Как и в пушкинской художественной картине мира, у Достоевского подчас чувствование фа- ворского света, в котором открывает себя преображенное земное бытие, передается через восприятие и переживание, условно говоря, определенных состояний внешнего мира, возводящих к духовной первопричине. Если у Пушкина это связано с образом белого на горе и всем примыкающим к нему смысловым рядом, то в произведениях Достоевского в первую очередь обращают на себя внимание в данном контексте картины с косыми лучами заходящего солнца, возникающие, как правило, в наиболее значимые и переломные моменты жизни героев. Таков в тех же «Братьях Карамазовых» запомнившийся Алеше на всю жизнь эпизод из его детства: «…он запомнил один вечер, летний, тихий, отворенное окно, косые лучи заходящего солнца (косые-то лучи и запомнились всего более), в комнате в углу образ, пред ним зажженную лампадку, а пред образом на коленях… мать свою… протягивающую его из объятий своих обеими руками к образу как бы под покров Богородице» [2; Т. 14, 18]. Также и в детстве старца Зосимы в запомнившийся на всю жизнь момент, когда его старший брат, умирая, прощался с ним и велел жить за себя, «солнце закатывалось и всю комнату осветило косым лучом» [2; Т. 14, 263].
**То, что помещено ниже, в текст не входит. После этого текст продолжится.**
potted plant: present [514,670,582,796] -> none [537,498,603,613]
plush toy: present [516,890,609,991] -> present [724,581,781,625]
Устами предчувствующего свою близкую смерть Зосимы Достоевский как бы комментирует эту художественную деталь, акцентируя передаваемое ею умонастроение и мироощущение: «…благословляю восход солнца ежедневный, и сердце мое по-прежнему поет ему, но уже более люблю закат его, длинные косые лучи его, а с ними тихие, кроткие, умиленные воспоминания, милые образы изо всей долгой и благословенной жизни – а надо всем-то правда Божия, умиляющая, примиряющая, всепрощающая!» [2; Т. 14, 265]. В этом ясном тихом свете «косых лучей» восприятие земного существования происходит не изнутри «видимо-текущего», как говорил Достоевский о фотографическом «реализме», ограничивающемся «кончиком своего носа», а переносится в область «правды Божией», в ту область, с высоты которой земной путь обозрим весь целиком, охватываемый его неземным смыслом, неземной конечной целью и итогом.
Список литературы «Ризы кожаны» и «брачные одежды»: о преображении человека у Достоевского
- Бочаров С. Г. Сюжеты русской литературы. М.: Языки русской культуры, 1999. 626 с.
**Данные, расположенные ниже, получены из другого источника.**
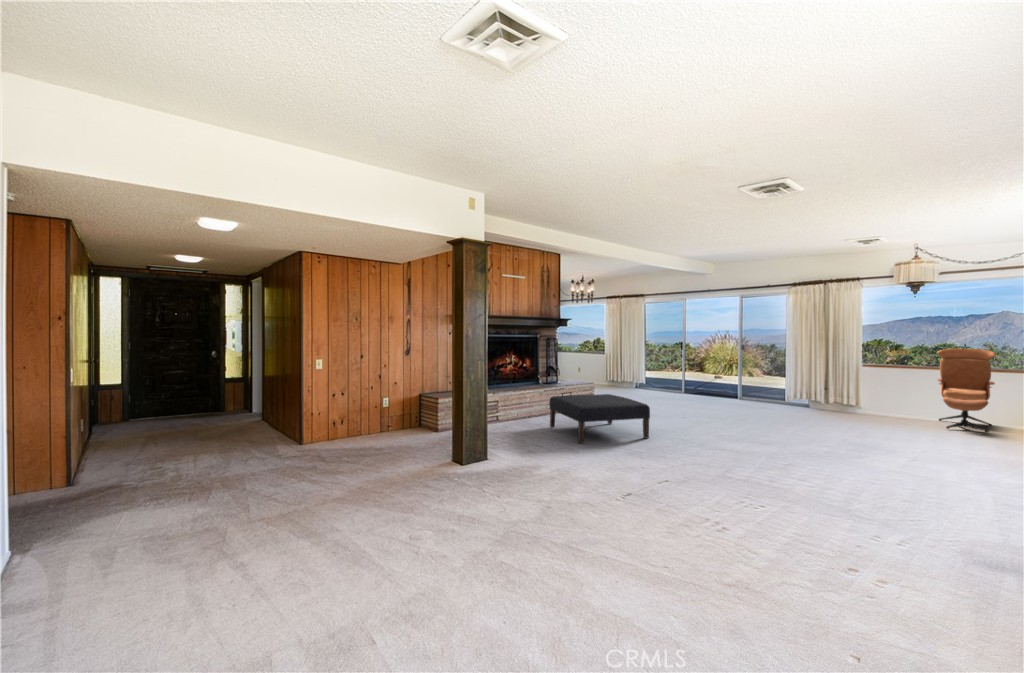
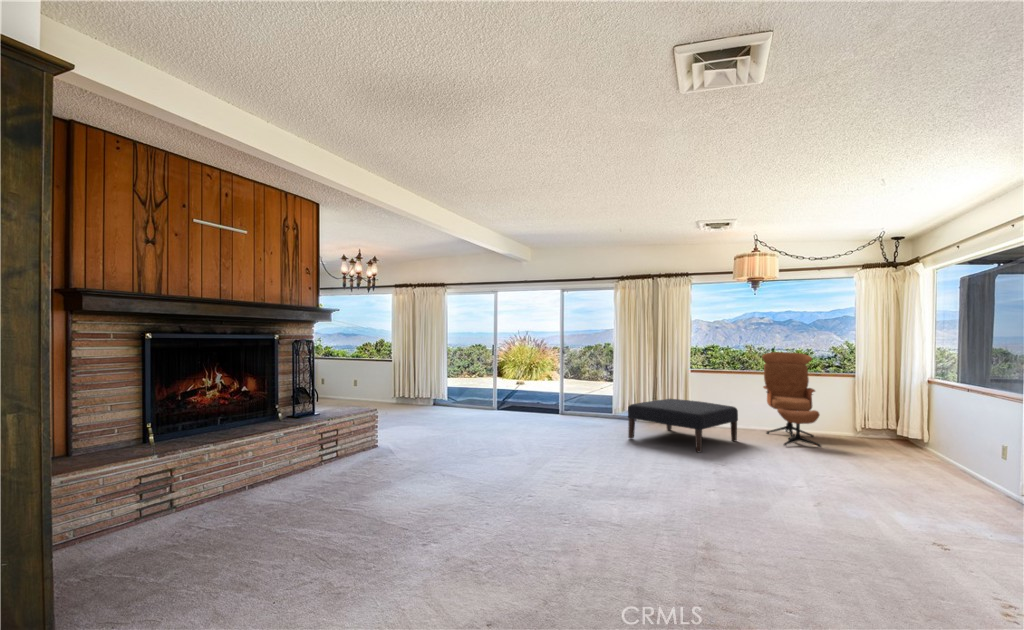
ottoman: present [549,394,650,443] -> present [628,399,738,452]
- Достоевский Ф. М. Полн. собр. соч. в 30 т. Л.: Наука, 1972-1990.
- Достоевский Ф. М. Дневник писателя. М.: Современник, 1989.
- Прп. Иустин (Попович). Достоевский о Европе и славянстве. СПб.: Издательский дом «Адмиралтейство», 1998.
- Неизданный Достоевский. Записные книжки и тетради 1860-1881 гг.//Литературное наследство. Т. 83. М.: Наука, 1971.
- Православный молитвослов. Правило ко святому причащению.